Modeling the effect of non-cytolytic immune response on viral infection dynamics in the presence of humoral immunity

Abstract

In this paper, a mathematical model describing the viral infection dynamics with non-cytolytic effect of humoral immune response is presented and analyzed. The effect of non-cytolytic immune response on the process of viral infectivity has been basically described by the non-cytolytic cure of infected cells and inhibition of viral replication, i.e., the non-lytic immune response. The sufficient criteria for the local and global stability of the equilibria, namely disease-free equilibrium, immune-free equilibrium and chronic equilibrium with humoral response, have been determined in terms of two threshold parameters, viz., the basic reproduction number, $$R_0$$ , and the humoral immune response reproduction number, $$R_1$$ . The condition governing the occurrence of Hopf bifurcation around the chronic equilibrium with humoral response has been obtained using the rate of infection as a bifurcation parameter.
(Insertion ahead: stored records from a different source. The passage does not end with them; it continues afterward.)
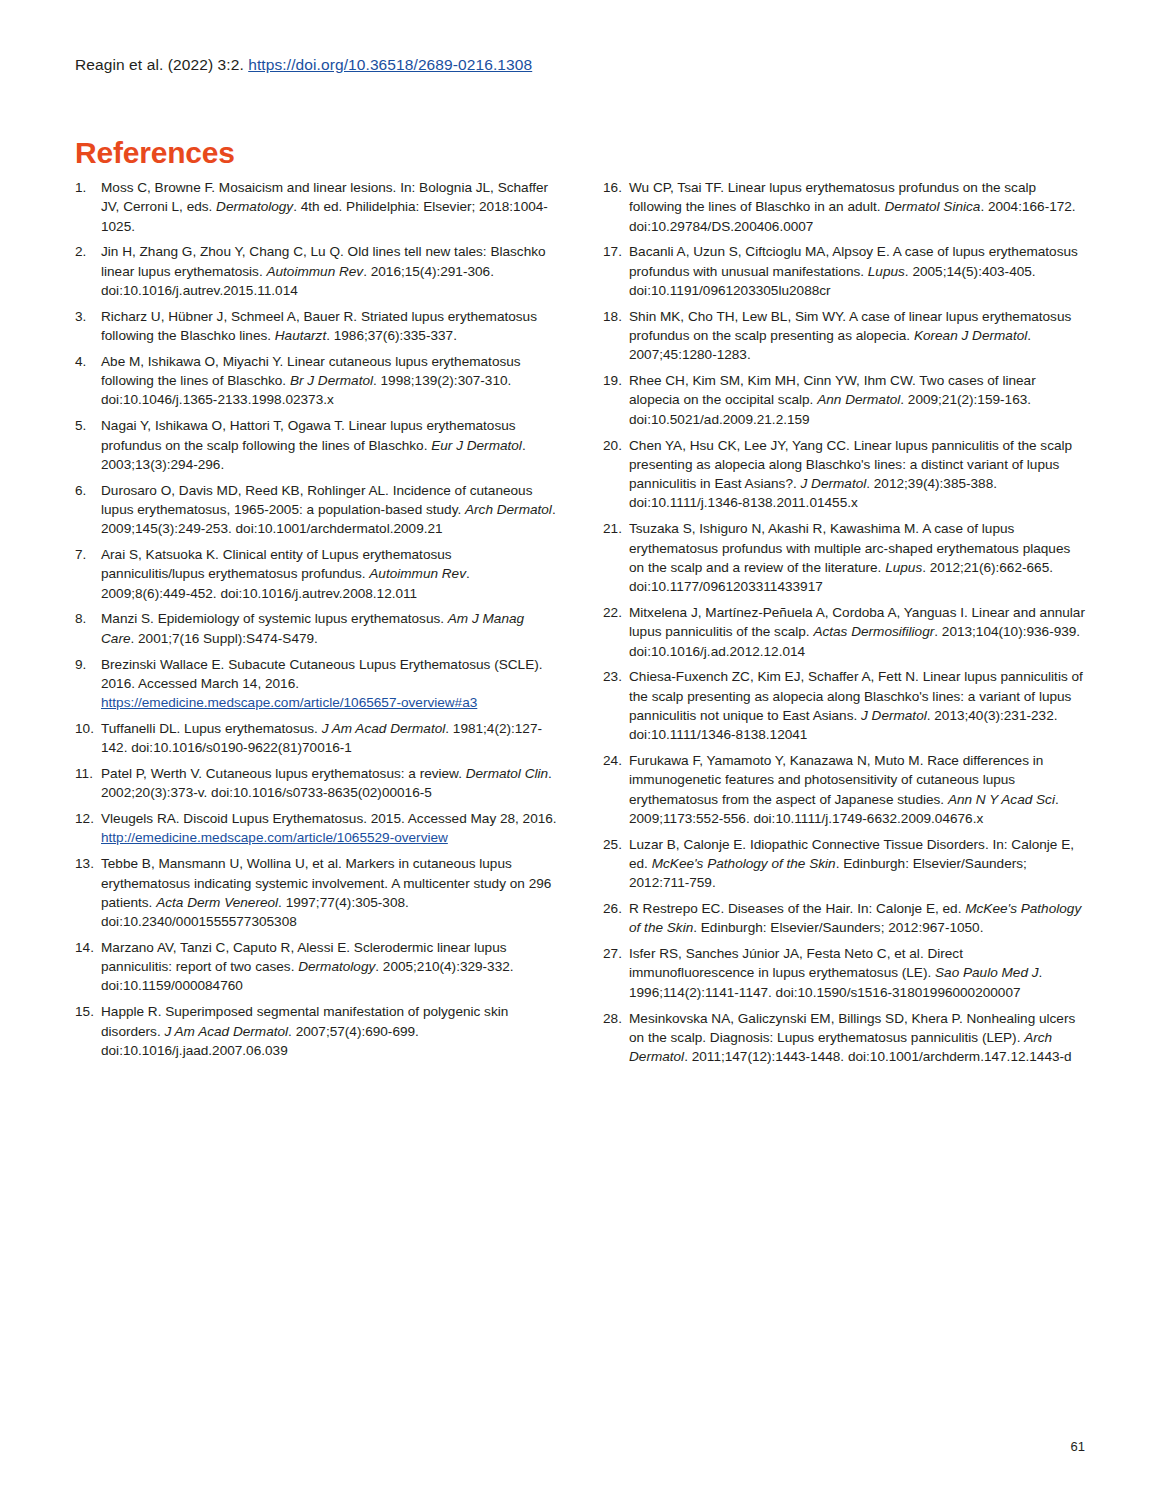Reagin et al. (2022) 3:2. https://doi.org/10.36518/2689-0216.1308
References
Moss C, Browne F. Mosaicism and linear lesions. In: Bolognia JL, Schaffer JV, Cerroni L, eds. Dermatology. 4th ed. Philidelphia: Elsevier; 2018:1004-1025.
Jin H, Zhang G, Zhou Y, Chang C, Lu Q. Old lines tell new tales: Blaschko linear lupus erythematosis. Autoimmun Rev. 2016;15(4):291-306. doi:10.1016/j.autrev.2015.11.014
Richarz U, Hübner J, Schmeel A, Bauer R. Striated lupus erythematosus following the Blaschko lines. Hautarzt. 1986;37(6):335-337.
Abe M, Ishikawa O, Miyachi Y. Linear cutaneous lupus erythematosus following the lines of Blaschko. Br J Dermatol. 1998;139(2):307-310. doi:10.1046/j.1365-2133.1998.02373.x
Nagai Y, Ishikawa O, Hattori T, Ogawa T. Linear lupus erythematosus profundus on the scalp following the lines of Blaschko. Eur J Dermatol. 2003;13(3):294-296.
Durosaro O, Davis MD, Reed KB, Rohlinger AL. Incidence of cutaneous lupus erythematosus, 1965-2005: a population-based study. Arch Dermatol. 2009;145(3):249-253. doi:10.1001/archdermatol.2009.21
Arai S, Katsuoka K. Clinical entity of Lupus erythematosus panniculitis/lupus erythematosus profundus. Autoimmun Rev. 2009;8(6):449-452. doi:10.1016/j.autrev.2008.12.011
Manzi S. Epidemiology of systemic lupus erythematosus. Am J Manag Care. 2001;7(16 Suppl):S474-S479.
Brezinski Wallace E. Subacute Cutaneous Lupus Erythematosus (SCLE). 2016. Accessed March 14, 2016. https://emedicine.medscape.com/article/1065657-overview#a3
Tuffanelli DL. Lupus erythematosus. J Am Acad Dermatol. 1981;4(2):127-142. doi:10.1016/s0190-9622(81)70016-1
Patel P, Werth V. Cutaneous lupus erythematosus: a review. Dermatol Clin. 2002;20(3):373-v. doi:10.1016/s0733-8635(02)00016-5
Vleugels RA. Discoid Lupus Erythematosus. 2015. Accessed May 28, 2016. http://emedicine.medscape.com/article/1065529-overview
Tebbe B, Mansmann U, Wollina U, et al. Markers in cutaneous lupus erythematosus indicating systemic involvement. A multicenter study on 296 patients. Acta Derm Venereol. 1997;77(4):305-308. doi:10.2340/0001555577305308
Marzano AV, Tanzi C, Caputo R, Alessi E. Sclerodermic linear lupus panniculitis: report of two cases. Dermatology. 2005;210(4):329-332. doi:10.1159/000084760
Happle R. Superimposed segmental manifestation of polygenic skin disorders. J Am Acad Dermatol. 2007;57(4):690-699. doi:10.1016/j.jaad.2007.06.039
Wu CP, Tsai TF. Linear lupus erythematosus profundus on the scalp following the lines of Blaschko in an adult. Dermatol Sinica. 2004:166-172. doi:10.29784/DS.200406.0007
Bacanli A, Uzun S, Ciftcioglu MA, Alpsoy E. A case of lupus erythematosus profundus with unusual manifestations. Lupus. 2005;14(5):403-405. doi:10.1191/0961203305lu2088cr
Shin MK, Cho TH, Lew BL, Sim WY. A case of linear lupus erythematosus profundus on the scalp presenting as alopecia. Korean J Dermatol. 2007;45:1280-1283.
Rhee CH, Kim SM, Kim MH, Cinn YW, Ihm CW. Two cases of linear alopecia on the occipital scalp. Ann Dermatol. 2009;21(2):159-163. doi:10.5021/ad.2009.21.2.159
Chen YA, Hsu CK, Lee JY, Yang CC. Linear lupus panniculitis of the scalp presenting as alopecia along Blaschko's lines: a distinct variant of lupus panniculitis in East Asians?. J Dermatol. 2012;39(4):385-388. doi:10.1111/j.1346-8138.2011.01455.x
Tsuzaka S, Ishiguro N, Akashi R, Kawashima M. A case of lupus erythematosus profundus with multiple arc-shaped erythematous plaques on the scalp and a review of the literature. Lupus. 2012;21(6):662-665. doi:10.1177/0961203311433917
Mitxelena J, Martínez-Peñuela A, Cordoba A, Yanguas I. Linear and annular lupus panniculitis of the scalp. Actas Dermosifiliogr. 2013;104(10):936-939. doi:10.1016/j.ad.2012.12.014
Chiesa-Fuxench ZC, Kim EJ, Schaffer A, Fett N. Linear lupus panniculitis of the scalp presenting as alopecia along Blaschko's lines: a variant of lupus panniculitis not unique to East Asians. J Dermatol. 2013;40(3):231-232. doi:10.1111/1346-8138.12041
Furukawa F, Yamamoto Y, Kanazawa N, Muto M. Race differences in immunogenetic features and photosensitivity of cutaneous lupus erythematosus from the aspect of Japanese studies. Ann N Y Acad Sci. 2009;1173:552-556. doi:10.1111/j.1749-6632.2009.04676.x
Luzar B, Calonje E. Idiopathic Connective Tissue Disorders. In: Calonje E, ed. McKee's Pathology of the Skin. Edinburgh: Elsevier/Saunders; 2012:711-759.
R Restrepo EC. Diseases of the Hair. In: Calonje E, ed. McKee's Pathology of the Skin. Edinburgh: Elsevier/Saunders; 2012:967-1050.
Isfer RS, Sanches Júnior JA, Festa Neto C, et al. Direct immunofluorescence in lupus erythematosus (LE). Sao Paulo Med J. 1996;114(2):1141-1147. doi:10.1590/s1516-31801996000200007
Mesinkovska NA, Galiczynski EM, Billings SD, Khera P. Nonhealing ulcers on the scalp. Diagnosis: Lupus erythematosus panniculitis (LEP). Arch Dermatol. 2011;147(12):1443-1448. doi:10.1001/archderm.147.12.1443-d
61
The obtained results indicate that the infection gets eradicated for $$R_0 \le 1$$ and persists in the body for $$R_0 > 1$$ . Numerical simulations are presented to support our analytical findings. The comparison of various viral dynamic models suggests that the incorporation of the non-cytolytic immune response increases the concentration of uninfected cells, but causes a depletion of humoral immune response. Further, the effect of non-cytolytic immune response on the dynamical behavior of the system has been demonstrated.